Замените «режиссер» на «постановщик» в части рецензии на «Осенний марафон», которая начинается со слов «Между тем, как» и заканчивается словами «кинематографического художественного языка.», и приведите эту часть целиком.

ФРАГМЕНТ ДОКУМЕНТА =>
════════════════════

А. Володин. «Осенний марафон». Воронежский Камерный театр.
Режиссер Марфа Горвиц, сценография и костюмы Дмитрия Разумова

Как можно сыграть эту историю, раз и навсегда прочитанную кинематографическими средствами Георгием Данелией и давно ставшую канонической? Кто выдержит сравнение с харизматичными исполнителями фильма и созданными ими образами?
Между тем, как выяснилось, в работе над спектаклем режиссер Марфа Горвиц задавалась тем же вопросом. В интервью, приуроченном к премьере, она говорила не столько о сценарии Александра Володина, сколько о его кинематографической интерпретации. «Данелия, как мне кажется, сделал единственный возможный разбор этого материала… Никаких глобальных расхождений с Данелией у нас нет. Потому что у него — правильный разбор» 1. И хотя «расхождения» воронежского «Марафона» с Данелией очевидны и значительны, связь с ним безусловна и прослеживается на протяжении всего сценического действия. Понимая, что зрительские сопоставления с легендарной картиной неизбежны, режиссер ставила спектакль как своеобразный диалог с фильмом, полемический комментарий к нему, вырабатывая при этом свой театральный аналог кинематографического художественного языка.
1 Подъяблонская Т. Премьеру про похождения Бузыкина поставила столичный режиссер Марфа Горвиц // Комсомольская правда, Воронеж. 2017. 30 окт.

════════════════════

[Сохранённые записи]

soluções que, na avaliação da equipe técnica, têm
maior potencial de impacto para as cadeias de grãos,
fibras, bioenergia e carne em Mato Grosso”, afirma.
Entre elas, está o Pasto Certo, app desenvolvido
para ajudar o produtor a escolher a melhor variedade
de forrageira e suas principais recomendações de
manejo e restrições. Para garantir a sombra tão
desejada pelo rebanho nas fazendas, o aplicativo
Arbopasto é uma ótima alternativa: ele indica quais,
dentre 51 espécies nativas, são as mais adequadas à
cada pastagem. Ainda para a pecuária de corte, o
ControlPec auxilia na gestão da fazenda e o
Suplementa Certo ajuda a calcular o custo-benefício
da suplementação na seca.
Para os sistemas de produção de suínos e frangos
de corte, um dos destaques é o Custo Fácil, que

════════════════════

РЕЗУЛЬТАТ ВЫПОЛНЕНИЯ =>
Между тем, как выяснилось, в работе над спектаклем постановщик Марфа Горвиц задавалась тем же вопросом. В интервью, приуроченном к премьере, она говорила не столько о сценарии Александра Володина, сколько о его кинематографической интерпретации. «Данелия, как мне кажется, сделал единственный возможный разбор этого материала… Никаких глобальных расхождений с Данелией у нас нет. Потому что у него — правильный разбор» 1. И хотя «расхождения» воронежского «Марафона» с Данелией очевидны и значительны, связь с ним безусловна и прослеживается на протяжении всего сценического действия. Понимая, что зрительские сопоставления с легендарной картиной неизбежны, постановщик ставила спектакль как своеобразный диалог с фильмом, полемический комментарий к нему, вырабатывая при этом свой театральный аналог кинематографического художественного языка.